Supplied text section start

It all started with Sichuan pepper. Its smell, I mean; that was one of the first distinctive things I noticed in China. Walking down a street in Chengdu lined with restaurants, the aroma of hot cooking oil and Sichuan pepper assaulted my senses. It’s one of those things in life that’s absolutely unmistakable. Like the otherworldly smell of perfect croissants wafting from a corner bakery in France.
The taste of Sichuan pepper is so distinctive, in fact, that I can hardly bear to use more than a few grains of it in my cooking. My first taste of hot pot (an oily, Sichuan peppery broth in which you cook morsels of food) hit me over the head with a taste that didn’t leave my mouth for 3 days.
má là 麻辣
Chinese cookery, with thousands of years of refinement, files food into a series of tidy taste classifications, like sweet or sour. Sichuan peppers claim a category all their own: mind-numbing.
source: Ron Gluckman, http://www.gluckman.com/SichuanFood.html
Spiciness is believed to rid the body of internal dampness and overcome the cold according to the traditional Chinese doctrine. Therefore, with the climate of the Sichuan province being wet and damp overall, while it can be cold where it rises into the surrounding mountain ranges, the peppercorn forms an essential part of Sichuan cuisine.
So much for the instructional part of our lesson. Now here’s an example of one of my favorite local dishes, Ma po doufu.
Chinese : 麻婆豆腐 ; pinyin : Mápó dòufu
Literally, “Pockmarked face Grandmother’s Bean Curd”
Here’s a recipe. I found several, but this one is good because you can substitute vegetarian ingredients. It uses other special Sichuan ingredients such as fermented black beans.
Firm Tofu – 200 gm
Fried tofu (minced) – about 75 gm (replace with minced beef for the original version)

Supplied text section end
Data to examine section start

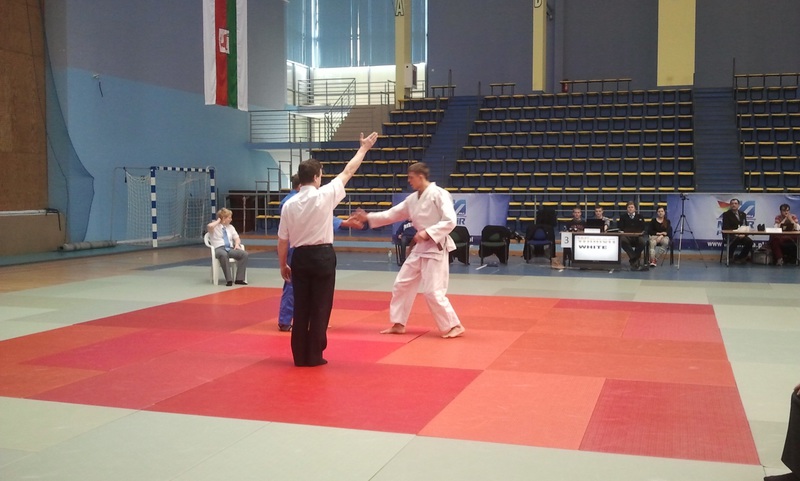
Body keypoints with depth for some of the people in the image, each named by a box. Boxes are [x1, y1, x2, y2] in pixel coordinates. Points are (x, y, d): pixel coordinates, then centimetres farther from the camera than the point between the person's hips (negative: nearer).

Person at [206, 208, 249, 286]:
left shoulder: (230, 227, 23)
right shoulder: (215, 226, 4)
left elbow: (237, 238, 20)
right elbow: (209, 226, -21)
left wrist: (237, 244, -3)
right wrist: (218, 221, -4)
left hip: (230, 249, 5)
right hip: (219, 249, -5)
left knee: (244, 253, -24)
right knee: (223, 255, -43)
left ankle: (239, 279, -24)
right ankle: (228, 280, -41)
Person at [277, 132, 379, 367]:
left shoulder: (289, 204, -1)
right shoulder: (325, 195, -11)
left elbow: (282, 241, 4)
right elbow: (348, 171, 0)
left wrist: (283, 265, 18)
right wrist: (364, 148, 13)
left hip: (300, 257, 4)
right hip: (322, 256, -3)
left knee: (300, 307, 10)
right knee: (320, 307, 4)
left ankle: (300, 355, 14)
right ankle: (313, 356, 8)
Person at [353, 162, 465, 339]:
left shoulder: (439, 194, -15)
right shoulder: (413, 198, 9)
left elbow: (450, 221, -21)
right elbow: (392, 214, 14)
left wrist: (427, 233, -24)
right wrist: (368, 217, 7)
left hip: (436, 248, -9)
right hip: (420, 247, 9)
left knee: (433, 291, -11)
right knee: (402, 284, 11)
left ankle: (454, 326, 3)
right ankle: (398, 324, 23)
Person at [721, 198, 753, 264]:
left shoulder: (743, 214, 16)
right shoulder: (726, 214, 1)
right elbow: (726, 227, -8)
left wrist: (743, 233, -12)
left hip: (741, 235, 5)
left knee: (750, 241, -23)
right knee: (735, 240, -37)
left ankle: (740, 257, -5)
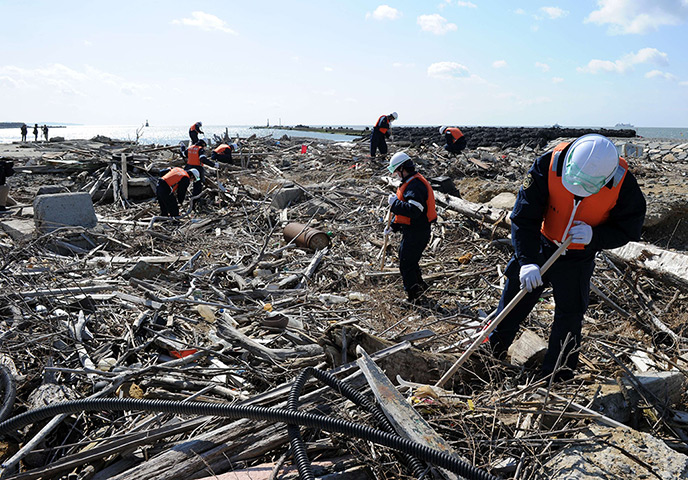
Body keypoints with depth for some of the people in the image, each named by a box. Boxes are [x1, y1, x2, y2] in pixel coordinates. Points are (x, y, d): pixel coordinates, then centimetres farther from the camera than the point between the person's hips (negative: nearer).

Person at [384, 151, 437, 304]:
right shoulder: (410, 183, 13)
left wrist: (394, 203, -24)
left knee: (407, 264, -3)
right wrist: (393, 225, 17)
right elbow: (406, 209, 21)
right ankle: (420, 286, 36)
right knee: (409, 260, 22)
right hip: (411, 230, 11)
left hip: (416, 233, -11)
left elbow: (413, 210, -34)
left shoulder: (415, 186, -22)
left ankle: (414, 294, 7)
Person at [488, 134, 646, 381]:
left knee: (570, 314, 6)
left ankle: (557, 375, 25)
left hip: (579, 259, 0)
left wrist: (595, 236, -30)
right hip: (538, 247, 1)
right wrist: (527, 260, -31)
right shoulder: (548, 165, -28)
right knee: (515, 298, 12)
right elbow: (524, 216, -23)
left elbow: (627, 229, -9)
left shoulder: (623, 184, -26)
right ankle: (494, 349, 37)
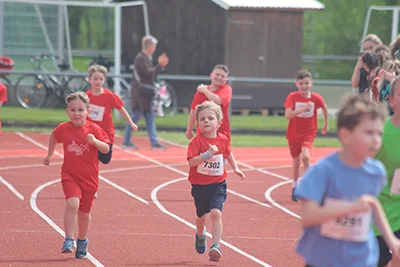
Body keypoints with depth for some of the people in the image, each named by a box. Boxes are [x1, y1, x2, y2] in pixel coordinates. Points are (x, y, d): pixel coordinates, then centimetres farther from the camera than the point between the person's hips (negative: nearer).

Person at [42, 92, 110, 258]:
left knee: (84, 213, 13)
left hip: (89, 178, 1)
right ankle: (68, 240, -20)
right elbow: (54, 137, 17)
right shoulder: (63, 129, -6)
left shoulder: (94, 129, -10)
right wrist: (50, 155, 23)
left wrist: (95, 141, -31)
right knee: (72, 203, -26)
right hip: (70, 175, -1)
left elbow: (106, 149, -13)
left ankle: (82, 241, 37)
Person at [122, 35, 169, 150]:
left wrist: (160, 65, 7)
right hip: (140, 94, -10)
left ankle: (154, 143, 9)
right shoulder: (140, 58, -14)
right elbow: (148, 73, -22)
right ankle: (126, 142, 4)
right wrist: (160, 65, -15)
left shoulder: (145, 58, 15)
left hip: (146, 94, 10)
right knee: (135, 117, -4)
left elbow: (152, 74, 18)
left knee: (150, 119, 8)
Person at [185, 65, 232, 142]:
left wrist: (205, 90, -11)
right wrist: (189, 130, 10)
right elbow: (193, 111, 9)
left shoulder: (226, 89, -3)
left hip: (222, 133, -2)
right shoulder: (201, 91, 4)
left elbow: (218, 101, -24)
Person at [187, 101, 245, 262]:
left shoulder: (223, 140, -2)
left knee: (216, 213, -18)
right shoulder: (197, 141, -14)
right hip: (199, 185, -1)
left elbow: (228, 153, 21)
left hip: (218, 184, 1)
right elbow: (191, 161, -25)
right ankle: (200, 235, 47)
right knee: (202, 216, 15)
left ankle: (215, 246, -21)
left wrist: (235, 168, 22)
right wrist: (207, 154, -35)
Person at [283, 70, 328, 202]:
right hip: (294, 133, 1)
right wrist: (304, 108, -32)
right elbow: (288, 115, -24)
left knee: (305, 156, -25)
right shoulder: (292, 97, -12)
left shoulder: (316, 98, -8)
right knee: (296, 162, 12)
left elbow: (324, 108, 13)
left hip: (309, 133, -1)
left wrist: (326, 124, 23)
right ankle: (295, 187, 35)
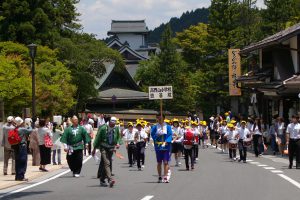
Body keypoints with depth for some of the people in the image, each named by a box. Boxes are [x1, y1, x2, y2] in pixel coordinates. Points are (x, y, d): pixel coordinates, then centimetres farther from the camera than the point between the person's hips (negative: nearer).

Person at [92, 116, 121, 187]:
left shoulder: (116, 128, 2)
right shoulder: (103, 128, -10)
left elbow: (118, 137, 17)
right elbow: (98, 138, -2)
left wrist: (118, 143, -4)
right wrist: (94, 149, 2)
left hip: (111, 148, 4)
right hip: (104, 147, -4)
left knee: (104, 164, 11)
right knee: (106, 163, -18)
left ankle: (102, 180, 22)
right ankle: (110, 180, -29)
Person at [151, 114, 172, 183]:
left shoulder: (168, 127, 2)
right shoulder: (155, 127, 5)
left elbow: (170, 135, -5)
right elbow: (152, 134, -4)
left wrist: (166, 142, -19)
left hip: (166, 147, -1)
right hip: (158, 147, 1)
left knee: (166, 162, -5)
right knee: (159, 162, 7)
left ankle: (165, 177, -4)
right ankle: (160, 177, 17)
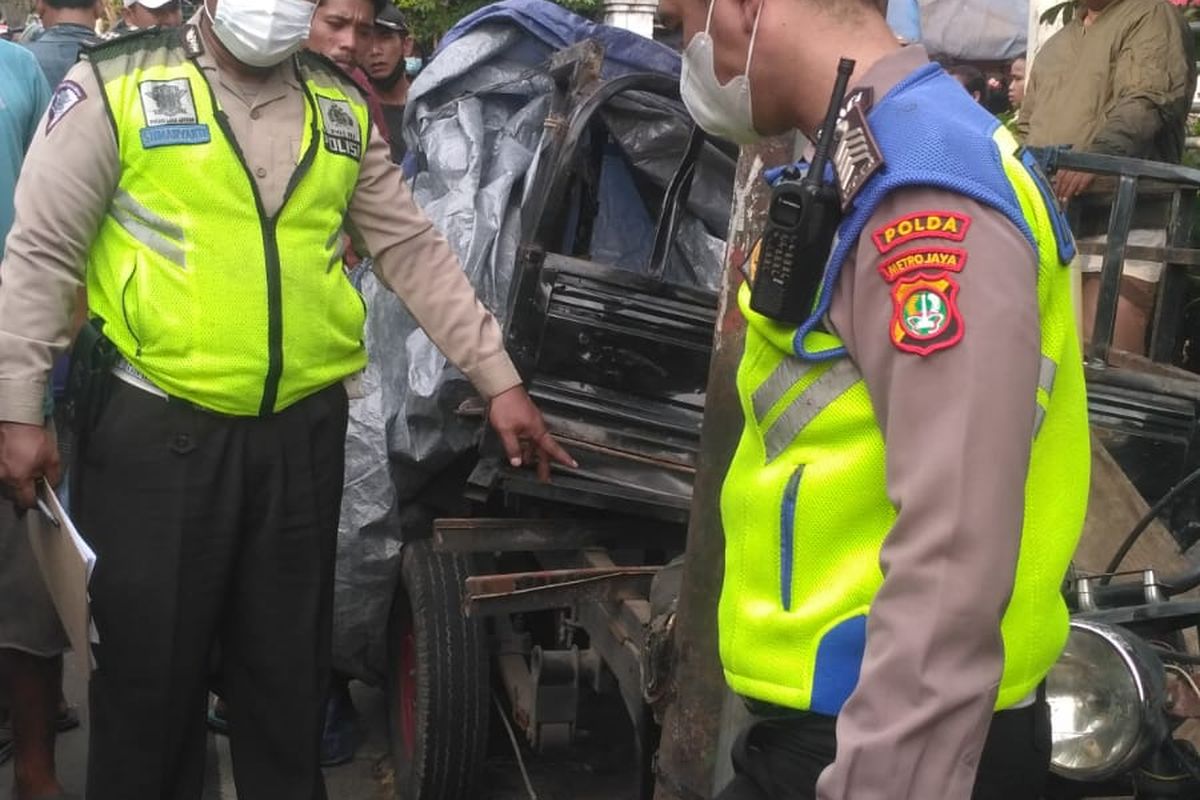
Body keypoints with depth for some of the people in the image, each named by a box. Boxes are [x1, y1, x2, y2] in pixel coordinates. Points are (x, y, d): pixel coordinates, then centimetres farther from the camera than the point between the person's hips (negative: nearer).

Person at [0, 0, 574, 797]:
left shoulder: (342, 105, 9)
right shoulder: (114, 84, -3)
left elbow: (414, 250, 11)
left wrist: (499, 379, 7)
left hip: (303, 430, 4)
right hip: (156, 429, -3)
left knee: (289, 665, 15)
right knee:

Data to examine section end

=== Prompt 1 ===
Can you quote the Sichuan pepper text, starting at "So much for" and ending at "the original version)"?
=== Prompt 2 ===
How would you render this sentence from the Sichuan pepper text in Spanish: "The taste of Sichuan pepper is so distinctive, in fact, that I can hardly bear to use more than a few grains of it in my cooking."
None of this data is needed.

=== Written answer 1 ===
So much for the instructional part of our lesson. Now here’s an example of one of my favorite local dishes, Ma po doufu.
Chinese : 麻婆豆腐 ; pinyin : Mápó dòufu
Literally, “Pockmarked face Grandmother’s Bean Curd”
Here’s a recipe. I found several, but this one is good because you can substitute vegetarian ingredients. It uses other special Sichuan ingredients such as fermented black beans.
Firm Tofu – 200 gm
Fried tofu (minced) – about 75 gm (replace with minced beef for the original version)

=== Written answer 2 ===
El sabor de la pimienta de Sichuan es tan característico, de hecho, que apenas soporto usar más de unos pocos granos en mi cocina.